Now it’s John Georges that has gone into desperation mode? As Louisiana gubernatorial candidates flail against Rep. Bobby Jindal’s juggernaut, they keep criticizing him over things that frankly don’t matter or are entirely distorted.
Last week it was state Sen. Walter Boasso who tried to make Jindal out to be supporting one thing when Jindal’s own words previously that day entirely contradicted Boasso’s assertion. In effect, it made Boasso look small in comparison to Jindal (which is really saying something). Boasso recognizes that Jindal is threatening to win outright without a general election runoff, and has pledged to do anything to win himself.
Now Georges, running as an independent although previously calling himself a Republican, is playing the petulance card. He probably has realized that he could be the second-choice voter among more of the Republican Jindal’s supporters than Democrat Boasso or Democrat Public Service Commissioner Foster Campbell, so if he detaches Jindal voters, by negative attacks, he thinks they’ll float on over to him.
Even though he claims he’s not a politician, Georges is making the same mistake that so many do: winning votes is not just a matter of getting others not to vote for somebody else, but then to get them to vote for you. His latest whining about Jindal shows how little he understands this.
In a candidate forum not attended by Jindal, Georges asserted, “When someone applies for a job and doesn’t show up for the interview, you don’t give him the job.” Forgetting for the moment that while Jindal may have only twice participated in these forums he has “interviewed” hundreds, if not thousands, of times across the state in church, civic, and other gatherings, when has Georges ever even interviewed for a real job? He’s spent his career stepping right into the family business, from a privileged background.
This puts him in marked contrast to his three major competitors, all of whom come from working class or lower middle class immigrant backgrounds, whose families and they had to work hard even to approach the level of affluence into which Georges was born. And this is what Georges doesn’t get: one senses that his campaign is baffled why it doesn’t do better with all the money and the agenda he has (which doesn’t differ from Jindal’s by much), because they do not understand that you just don’t walk into a political executive’s job depending upon the people’s votes no matter how successful you have been in the business world.
Despite his darker skin and obvious high-faluting intelligence, Jindal does a much better job of showing how his wants and desires, and the ideas he proposes to achieve them through government, match those of the typical citizen of Louisiana. In short, Georges doesn’t grasp what Jindal, or even Boasso and Campbell, understand about the lives of ordinary Louisianans.
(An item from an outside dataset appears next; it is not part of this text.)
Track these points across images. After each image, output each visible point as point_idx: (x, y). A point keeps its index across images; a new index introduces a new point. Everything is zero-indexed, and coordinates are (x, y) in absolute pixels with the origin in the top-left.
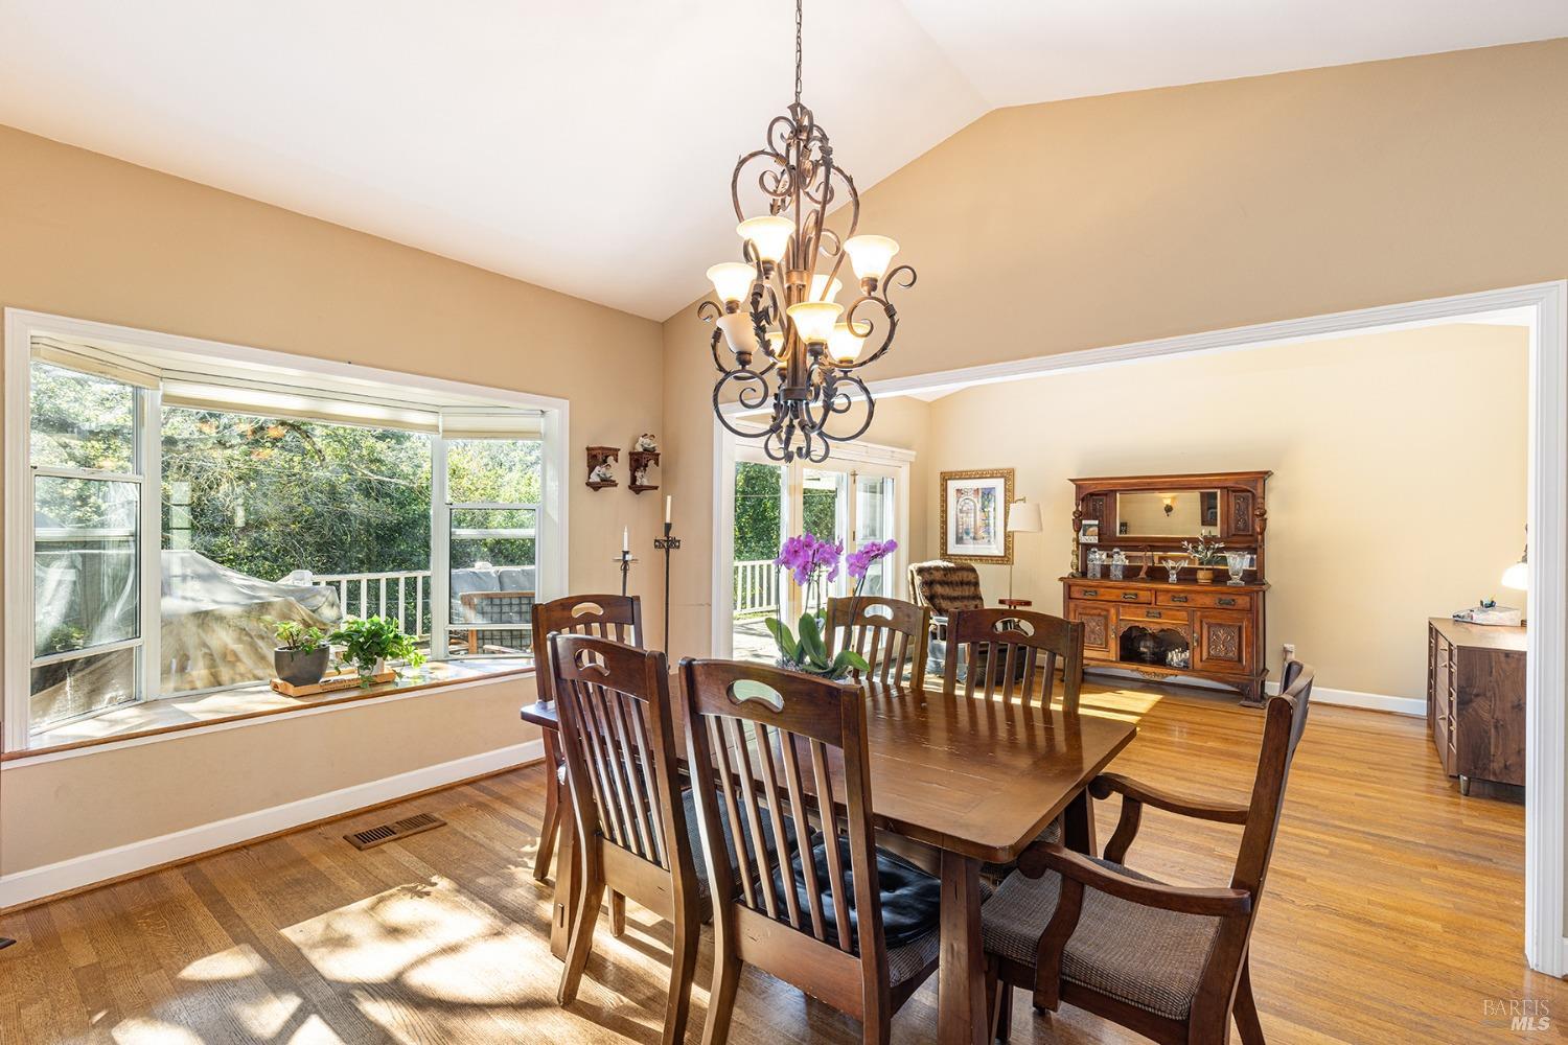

It’s why his form of criticism of Jindal came out the way it did. It’s also why he will be fortunate to get into a runoff with Jindal, and why he will lose with or without one.
1 comment:
Georges father was a Greek Immigrant and drove a truck when he was born. Jindal has not come to debates. Georges employs more hard working average Louisianans than Jindal ever has -- because Jindal has never employed anyone in his life (besides a babysitter)or started a business.